Mas hay algo que está detrás de este nuevo espectáculo. Y es el triunfo del realizador al que se le concede el poder de dirigir los debates de la Cámara, porque él es el que determina lo que tiene que aparecer en la pantalla. No tengo la menor duda de que este nuevo poder reduce mi libertad, aunque no sea consciente de ello. Porque me está indicando en quién debo fijarme, en qué debo centrar mi atención. Es más: me facilita esta tarea y hace que, siguiendo la sesión a través de la gran pantalla, esté más confortable, porque estoy realizando un menor esfuerzo.
No nos engañemos. Que nuestros ciudadanos no se engañen. Estos cambios en la vida parlamentaria no son inocentes. Prefiguran una degradada democracia mediática, hacia la que suavemente se nos quiere conducir, en la que lo real es sustituido por lo virtual. Yo sé que, si me someto a lo que me indica este cambio, ejerceré mis tareas parlamentarias con menos libertad.

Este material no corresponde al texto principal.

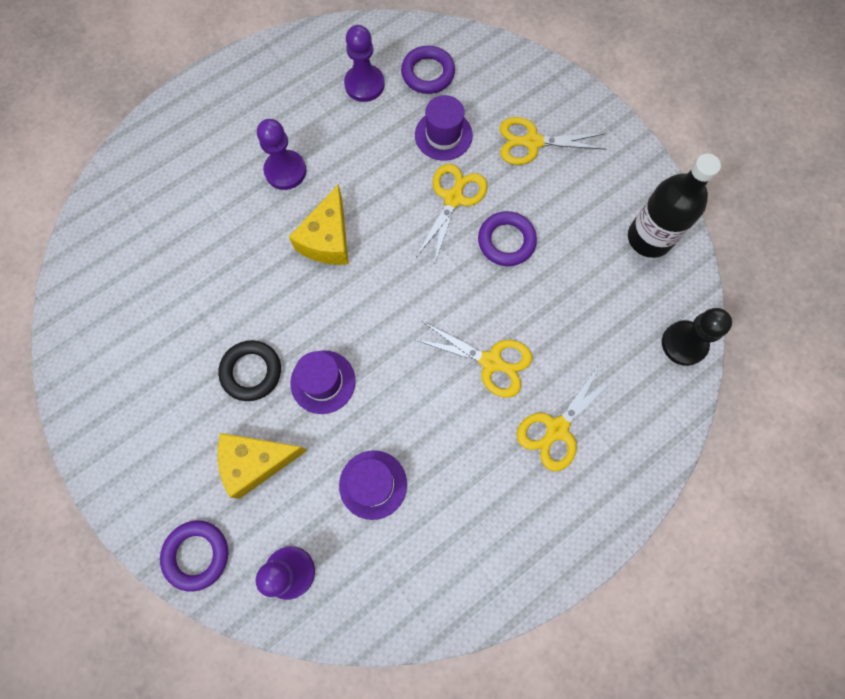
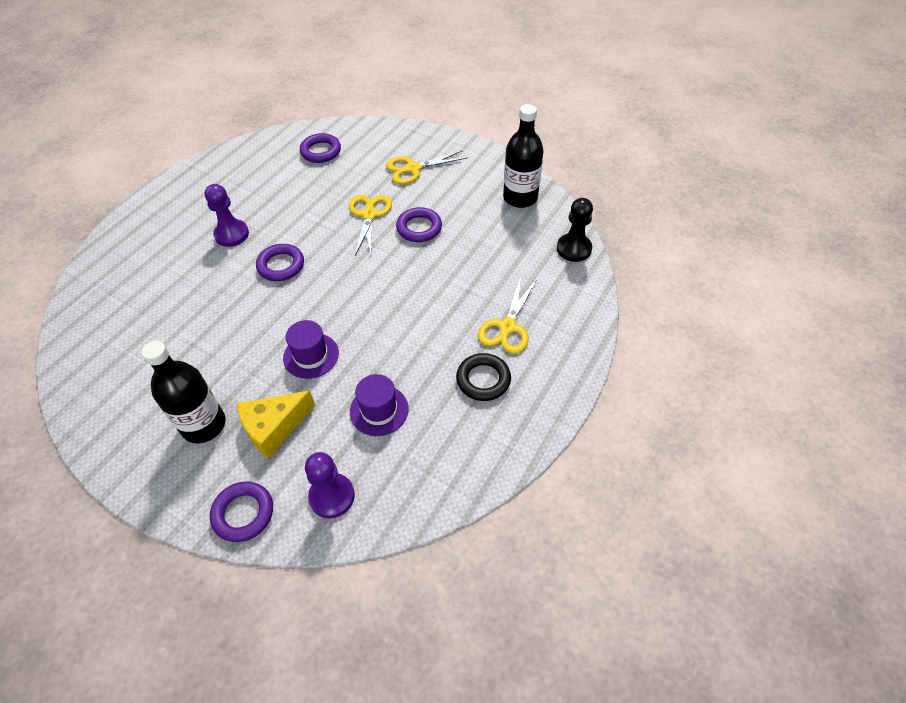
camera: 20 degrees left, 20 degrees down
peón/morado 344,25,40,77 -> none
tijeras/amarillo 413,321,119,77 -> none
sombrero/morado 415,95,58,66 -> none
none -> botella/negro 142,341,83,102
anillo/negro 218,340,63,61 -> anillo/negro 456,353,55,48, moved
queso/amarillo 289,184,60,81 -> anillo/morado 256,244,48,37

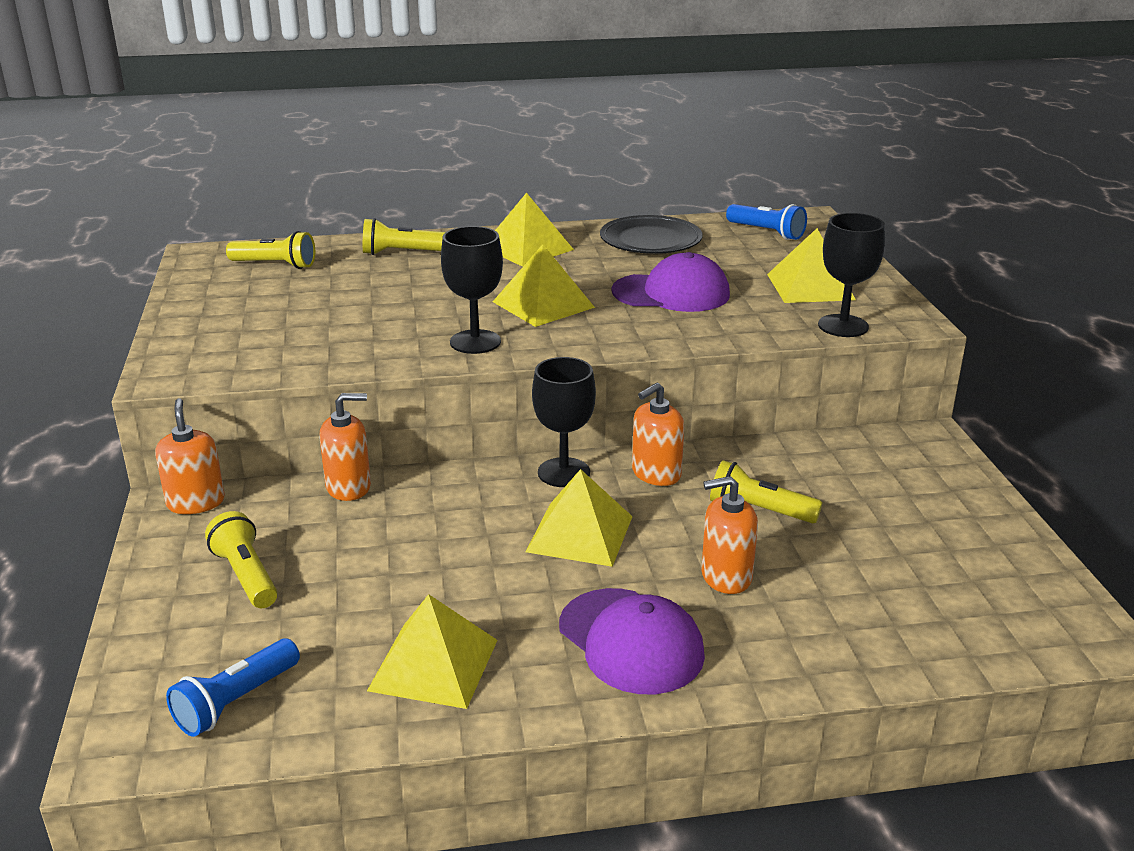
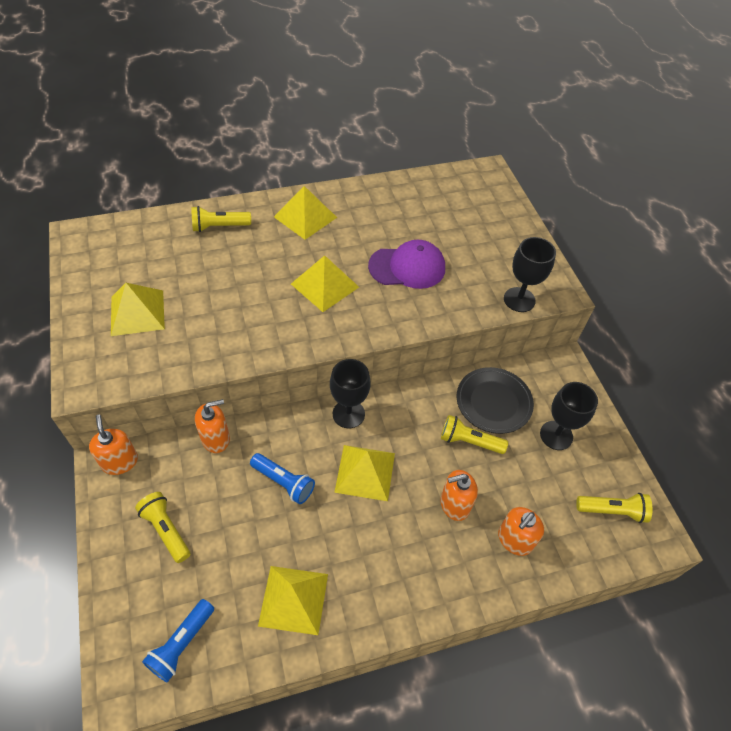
camera: 10 degrees left, 25 degrees up
gorra/morado 559,588,146,106 -> none
lámpara de mano/amarillo 226,231,89,38 -> lámpara de mano/amarillo 576,493,76,30, moved
copa/negro 441,226,62,128 -> copa/negro 540,382,58,68, moved
plato/negro 600,215,103,39 -> plato/negro 457,367,77,67, moved
dispensador de jabón/naranja 632,383,52,103 -> dispensador de jabón/naranja 498,507,46,49, moved
lámpara de mano/azul 726,204,81,36 -> lámpara de mano/azul 250,453,65,51, moved
pirámide/amarillo 767,228,89,75 -> pirámide/amarillo 111,283,54,53, moved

Por ello he decidido no abrir nunca el ordenador de mi pupitre. El mío, al menos, va a ser un total despilfarro. Pero evitar la pantalla gigante es algo más difícil. Necesitaría ponerme una venda en los ojos. Por eso pido, en defensa de mi libertad y la de mis electores, así como de la democracia parlamentaria, que las dos grandes pantallas sean retiradas inmediatamente.